Excuse me if you think I’m being out of line.

Mike Cross said...

Hi Gisela,

"Don't undermine your story" could be another way of saying "Don't abandon an idea."

I don't know if you followed the link I provided to the talk in which George Soros gave his critique of the enlightenment fallacy of objective reality divorced from reason, and his even stronger critique of the post-modernist fallacy of no objective reality but just affirmation of individual stories, but I thought the talk was very good, exceptionally clear.

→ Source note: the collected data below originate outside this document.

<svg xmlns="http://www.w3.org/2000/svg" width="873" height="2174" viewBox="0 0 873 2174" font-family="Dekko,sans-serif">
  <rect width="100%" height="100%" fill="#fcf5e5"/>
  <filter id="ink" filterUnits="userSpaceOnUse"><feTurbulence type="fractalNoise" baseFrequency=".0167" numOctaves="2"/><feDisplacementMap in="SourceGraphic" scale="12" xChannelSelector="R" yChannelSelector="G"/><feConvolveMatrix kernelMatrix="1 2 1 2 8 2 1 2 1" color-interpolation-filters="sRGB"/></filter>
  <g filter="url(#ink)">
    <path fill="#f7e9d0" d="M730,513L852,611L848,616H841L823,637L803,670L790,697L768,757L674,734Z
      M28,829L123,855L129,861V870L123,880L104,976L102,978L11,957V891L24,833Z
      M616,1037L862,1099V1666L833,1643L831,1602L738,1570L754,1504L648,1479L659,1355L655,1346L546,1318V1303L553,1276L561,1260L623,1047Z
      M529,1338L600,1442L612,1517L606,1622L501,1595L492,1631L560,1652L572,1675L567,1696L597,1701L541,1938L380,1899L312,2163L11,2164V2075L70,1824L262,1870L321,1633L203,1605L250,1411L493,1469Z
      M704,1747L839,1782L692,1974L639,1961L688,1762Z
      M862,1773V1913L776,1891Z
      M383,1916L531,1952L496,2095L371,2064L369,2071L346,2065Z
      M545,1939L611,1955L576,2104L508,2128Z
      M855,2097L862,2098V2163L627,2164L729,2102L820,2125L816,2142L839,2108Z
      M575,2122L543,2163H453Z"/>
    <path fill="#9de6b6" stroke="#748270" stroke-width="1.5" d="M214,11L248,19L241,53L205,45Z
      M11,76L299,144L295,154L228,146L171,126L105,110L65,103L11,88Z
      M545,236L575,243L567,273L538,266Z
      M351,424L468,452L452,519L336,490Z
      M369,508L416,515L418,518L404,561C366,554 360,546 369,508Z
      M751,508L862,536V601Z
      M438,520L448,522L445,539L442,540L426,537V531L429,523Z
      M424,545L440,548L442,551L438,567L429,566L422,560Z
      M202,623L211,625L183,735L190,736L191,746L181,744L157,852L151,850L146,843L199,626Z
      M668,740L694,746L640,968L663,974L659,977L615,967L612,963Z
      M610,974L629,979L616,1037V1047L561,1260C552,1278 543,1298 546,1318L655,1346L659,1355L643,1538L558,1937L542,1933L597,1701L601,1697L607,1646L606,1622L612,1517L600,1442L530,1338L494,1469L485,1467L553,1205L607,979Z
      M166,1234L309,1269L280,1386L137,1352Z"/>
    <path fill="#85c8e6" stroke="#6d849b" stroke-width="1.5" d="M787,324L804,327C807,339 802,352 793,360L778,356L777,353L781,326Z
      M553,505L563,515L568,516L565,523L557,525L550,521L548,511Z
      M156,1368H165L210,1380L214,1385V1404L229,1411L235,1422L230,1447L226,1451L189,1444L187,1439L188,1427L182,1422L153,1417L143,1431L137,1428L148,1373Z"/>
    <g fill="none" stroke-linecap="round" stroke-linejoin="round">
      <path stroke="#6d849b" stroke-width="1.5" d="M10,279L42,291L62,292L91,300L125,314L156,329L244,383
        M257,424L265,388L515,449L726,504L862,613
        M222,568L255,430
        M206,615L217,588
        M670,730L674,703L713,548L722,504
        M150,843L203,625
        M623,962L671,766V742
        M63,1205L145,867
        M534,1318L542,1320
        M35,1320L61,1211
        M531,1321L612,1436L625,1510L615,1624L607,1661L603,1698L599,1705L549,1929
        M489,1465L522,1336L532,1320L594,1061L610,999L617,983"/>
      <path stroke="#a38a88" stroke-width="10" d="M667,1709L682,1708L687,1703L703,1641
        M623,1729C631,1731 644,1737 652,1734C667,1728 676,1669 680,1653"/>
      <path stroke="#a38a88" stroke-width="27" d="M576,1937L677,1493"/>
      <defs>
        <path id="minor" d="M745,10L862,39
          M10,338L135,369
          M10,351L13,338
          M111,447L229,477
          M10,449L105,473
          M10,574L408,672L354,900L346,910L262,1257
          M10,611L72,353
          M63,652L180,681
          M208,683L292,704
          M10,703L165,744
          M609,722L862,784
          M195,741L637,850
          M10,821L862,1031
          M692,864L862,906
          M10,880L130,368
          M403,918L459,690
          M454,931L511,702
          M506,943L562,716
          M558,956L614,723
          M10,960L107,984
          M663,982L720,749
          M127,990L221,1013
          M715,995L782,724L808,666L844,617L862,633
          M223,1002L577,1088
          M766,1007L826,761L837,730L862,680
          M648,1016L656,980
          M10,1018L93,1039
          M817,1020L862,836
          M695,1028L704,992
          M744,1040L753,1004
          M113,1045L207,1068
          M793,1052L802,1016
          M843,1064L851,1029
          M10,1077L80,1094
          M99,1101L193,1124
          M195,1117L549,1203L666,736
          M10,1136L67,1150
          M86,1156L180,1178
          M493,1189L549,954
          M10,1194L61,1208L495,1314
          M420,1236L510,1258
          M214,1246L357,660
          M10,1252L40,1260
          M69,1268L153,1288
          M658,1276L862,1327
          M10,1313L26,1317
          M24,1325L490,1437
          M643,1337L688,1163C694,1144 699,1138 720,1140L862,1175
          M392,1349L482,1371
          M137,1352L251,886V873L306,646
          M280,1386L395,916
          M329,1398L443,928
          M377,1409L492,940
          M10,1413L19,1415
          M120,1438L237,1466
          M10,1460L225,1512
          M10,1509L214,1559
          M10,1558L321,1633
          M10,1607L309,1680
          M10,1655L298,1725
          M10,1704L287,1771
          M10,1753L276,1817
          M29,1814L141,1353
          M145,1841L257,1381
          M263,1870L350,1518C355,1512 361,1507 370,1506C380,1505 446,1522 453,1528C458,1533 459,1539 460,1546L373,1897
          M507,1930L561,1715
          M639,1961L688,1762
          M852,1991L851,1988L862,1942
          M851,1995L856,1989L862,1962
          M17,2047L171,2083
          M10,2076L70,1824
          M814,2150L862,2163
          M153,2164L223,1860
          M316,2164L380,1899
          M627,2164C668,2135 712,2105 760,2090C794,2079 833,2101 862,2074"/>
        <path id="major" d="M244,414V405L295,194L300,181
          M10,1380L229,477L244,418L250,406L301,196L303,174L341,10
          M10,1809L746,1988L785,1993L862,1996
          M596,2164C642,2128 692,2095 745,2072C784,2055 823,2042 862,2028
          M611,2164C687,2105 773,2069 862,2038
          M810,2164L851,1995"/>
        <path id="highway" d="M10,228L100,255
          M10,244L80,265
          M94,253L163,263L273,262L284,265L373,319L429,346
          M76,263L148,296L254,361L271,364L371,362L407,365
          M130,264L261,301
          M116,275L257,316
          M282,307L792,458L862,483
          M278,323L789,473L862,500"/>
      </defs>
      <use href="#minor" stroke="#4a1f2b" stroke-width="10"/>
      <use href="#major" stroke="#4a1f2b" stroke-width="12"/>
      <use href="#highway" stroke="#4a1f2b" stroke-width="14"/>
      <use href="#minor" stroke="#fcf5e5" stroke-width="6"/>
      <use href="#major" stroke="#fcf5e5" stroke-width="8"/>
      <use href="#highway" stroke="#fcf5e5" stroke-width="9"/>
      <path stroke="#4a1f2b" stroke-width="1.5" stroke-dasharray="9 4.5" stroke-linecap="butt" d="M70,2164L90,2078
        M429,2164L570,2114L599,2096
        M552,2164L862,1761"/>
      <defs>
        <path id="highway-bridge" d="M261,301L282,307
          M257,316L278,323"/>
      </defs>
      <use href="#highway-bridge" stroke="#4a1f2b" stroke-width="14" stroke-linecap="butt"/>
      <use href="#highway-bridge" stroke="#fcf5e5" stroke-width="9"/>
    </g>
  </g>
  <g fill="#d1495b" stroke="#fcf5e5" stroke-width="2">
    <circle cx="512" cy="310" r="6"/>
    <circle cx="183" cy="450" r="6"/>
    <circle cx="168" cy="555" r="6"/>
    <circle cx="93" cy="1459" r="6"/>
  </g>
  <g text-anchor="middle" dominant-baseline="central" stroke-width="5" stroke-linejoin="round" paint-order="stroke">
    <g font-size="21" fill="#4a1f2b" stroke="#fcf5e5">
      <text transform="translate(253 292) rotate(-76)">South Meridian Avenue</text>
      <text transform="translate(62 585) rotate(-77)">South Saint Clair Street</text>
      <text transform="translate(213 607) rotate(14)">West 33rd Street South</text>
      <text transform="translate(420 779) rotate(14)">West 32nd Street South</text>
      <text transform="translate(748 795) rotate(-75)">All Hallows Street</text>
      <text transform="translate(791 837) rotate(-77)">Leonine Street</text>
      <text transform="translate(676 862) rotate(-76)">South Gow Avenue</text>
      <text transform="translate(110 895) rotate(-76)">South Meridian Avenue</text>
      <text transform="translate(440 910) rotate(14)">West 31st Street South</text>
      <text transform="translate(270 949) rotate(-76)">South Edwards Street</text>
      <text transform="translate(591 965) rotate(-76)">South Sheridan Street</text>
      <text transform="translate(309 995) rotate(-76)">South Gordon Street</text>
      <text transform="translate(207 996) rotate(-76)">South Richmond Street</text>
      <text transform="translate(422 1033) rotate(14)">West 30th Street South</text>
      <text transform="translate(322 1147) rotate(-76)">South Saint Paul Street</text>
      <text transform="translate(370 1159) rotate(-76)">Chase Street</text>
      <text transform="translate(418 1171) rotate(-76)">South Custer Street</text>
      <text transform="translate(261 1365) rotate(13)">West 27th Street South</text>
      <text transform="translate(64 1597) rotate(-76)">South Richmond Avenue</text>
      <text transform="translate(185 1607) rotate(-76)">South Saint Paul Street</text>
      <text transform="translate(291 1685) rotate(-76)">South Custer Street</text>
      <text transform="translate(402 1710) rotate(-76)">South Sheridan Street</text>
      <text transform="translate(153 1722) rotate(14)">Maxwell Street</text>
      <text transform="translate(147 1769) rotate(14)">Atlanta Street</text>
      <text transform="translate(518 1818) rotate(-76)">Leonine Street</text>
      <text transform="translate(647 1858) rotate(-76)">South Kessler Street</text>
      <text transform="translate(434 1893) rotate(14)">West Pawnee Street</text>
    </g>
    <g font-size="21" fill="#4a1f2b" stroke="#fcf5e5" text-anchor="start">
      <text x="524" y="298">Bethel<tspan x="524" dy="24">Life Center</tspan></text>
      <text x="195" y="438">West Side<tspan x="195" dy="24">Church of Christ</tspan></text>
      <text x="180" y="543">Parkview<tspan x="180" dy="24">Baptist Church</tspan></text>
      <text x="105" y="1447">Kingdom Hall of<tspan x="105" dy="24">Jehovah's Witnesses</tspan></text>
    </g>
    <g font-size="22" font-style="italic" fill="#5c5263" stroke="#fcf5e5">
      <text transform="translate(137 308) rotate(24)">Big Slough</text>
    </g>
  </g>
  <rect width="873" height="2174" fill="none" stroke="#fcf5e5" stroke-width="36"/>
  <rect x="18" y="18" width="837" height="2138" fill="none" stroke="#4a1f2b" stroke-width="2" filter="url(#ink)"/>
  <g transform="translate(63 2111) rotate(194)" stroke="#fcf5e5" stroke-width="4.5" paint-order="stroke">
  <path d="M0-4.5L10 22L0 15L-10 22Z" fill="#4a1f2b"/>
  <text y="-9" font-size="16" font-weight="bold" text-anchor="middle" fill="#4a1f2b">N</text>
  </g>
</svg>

"Don't undermine your story" sounds like it could be somewhat leaning in the post-modernist direction.

My practice is sitting in lotus as the abandonment of all views -- especially religious ones, but thanks to George Soros I would like to add to the list post-modernism with its emphasis on "my story."

Yes, I excuse you for being out of line, so long as you say three Hail Mary's and don a hair shirt.

真行  said...

Hi Mike –

If your practice consists only of sitting in lotus as the abandonment of all views, then what is the rest of your life, including this translation effort, your conviction of a link between Alexander theory and not thinking, Nishijima’s teaching around right posture, not to mention your distain of most, if not all, –isms, due to, at the very least, the dangers of group think instead of thinking for one’s self? Why bother with anything at all?

I don’t subscribe to Catholicism and I haven’t the foggiest notion of where to procure such a shirt, so I can only hope that my confession to you that I have not yet had the opportunity to listen to the Soros lecture will suffice (though it’s on my list of things to do). Otherwise I may be up sh*t creek without a paddle.

Mike Cross said...

O, Oatmeal-munching Scientist! (voc. sg. f.):

Why bother? indeed. That might be the wisest thing you've written so far.

By the way, my eldest son is just finishing the 3rd year of a degree in Chemistry at Imperial College, London. Not bad, eh?

So I have succeeded pretty well in guiding his progress as a scientist such that he has already overtaken me in his understanding of science. How did I manage this? I will tell you the secret: I set the bar incredibly low!

真行  said...

Thanks Mike. Best of luck to your son.